_WHAT TO PRODUCE_
All of the data should be restated exactly as it stands.
========================
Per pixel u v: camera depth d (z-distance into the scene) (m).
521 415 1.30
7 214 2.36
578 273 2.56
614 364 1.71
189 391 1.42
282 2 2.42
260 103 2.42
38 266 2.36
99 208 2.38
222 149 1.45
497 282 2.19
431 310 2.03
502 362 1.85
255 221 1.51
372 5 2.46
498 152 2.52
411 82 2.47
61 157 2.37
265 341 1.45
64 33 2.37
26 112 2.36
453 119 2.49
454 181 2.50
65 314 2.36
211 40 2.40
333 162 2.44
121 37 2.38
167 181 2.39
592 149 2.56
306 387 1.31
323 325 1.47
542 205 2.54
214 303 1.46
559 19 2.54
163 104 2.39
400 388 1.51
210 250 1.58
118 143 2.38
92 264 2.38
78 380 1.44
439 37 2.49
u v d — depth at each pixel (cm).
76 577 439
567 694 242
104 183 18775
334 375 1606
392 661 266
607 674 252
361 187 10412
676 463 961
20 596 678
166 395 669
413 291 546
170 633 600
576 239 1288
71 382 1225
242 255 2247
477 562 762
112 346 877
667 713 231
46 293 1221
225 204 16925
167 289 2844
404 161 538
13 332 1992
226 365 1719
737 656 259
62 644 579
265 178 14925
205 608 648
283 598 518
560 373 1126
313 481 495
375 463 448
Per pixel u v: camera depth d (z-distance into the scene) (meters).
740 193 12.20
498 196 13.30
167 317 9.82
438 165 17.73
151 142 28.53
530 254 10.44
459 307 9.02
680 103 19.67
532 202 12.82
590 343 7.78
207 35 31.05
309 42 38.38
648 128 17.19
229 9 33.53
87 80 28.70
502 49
========================
_SOLUTION TO THIS PROBLEM_
Per pixel u v: camera depth d (z-distance into the scene) (m).
521 415 1.30
7 214 2.36
578 273 2.56
614 364 1.71
189 391 1.42
282 2 2.42
260 103 2.42
38 266 2.36
99 208 2.38
222 149 1.45
497 282 2.19
431 310 2.03
502 362 1.85
255 221 1.51
372 5 2.46
498 152 2.52
411 82 2.47
61 157 2.37
265 341 1.45
64 33 2.37
26 112 2.36
453 119 2.49
454 181 2.50
65 314 2.36
211 40 2.40
333 162 2.44
121 37 2.38
167 181 2.39
592 149 2.56
306 387 1.31
323 325 1.47
542 205 2.54
214 303 1.46
559 19 2.54
163 104 2.39
400 388 1.51
210 250 1.58
118 143 2.38
92 264 2.38
78 380 1.44
439 37 2.49
u v d — depth at each pixel (cm).
76 577 439
567 694 242
104 183 18775
334 375 1606
392 661 266
607 674 252
361 187 10412
676 463 961
20 596 678
166 395 669
413 291 546
170 633 600
576 239 1288
71 382 1225
242 255 2247
477 562 762
112 346 877
667 713 231
46 293 1221
225 204 16925
167 289 2844
404 161 538
13 332 1992
226 365 1719
737 656 259
62 644 579
265 178 14925
205 608 648
283 598 518
560 373 1126
313 481 495
375 463 448
Per pixel u v: camera depth d (z-distance into the scene) (meters).
740 193 12.20
498 196 13.30
167 317 9.82
438 165 17.73
151 142 28.53
530 254 10.44
459 307 9.02
680 103 19.67
532 202 12.82
590 343 7.78
207 35 31.05
309 42 38.38
648 128 17.19
229 9 33.53
87 80 28.70
502 49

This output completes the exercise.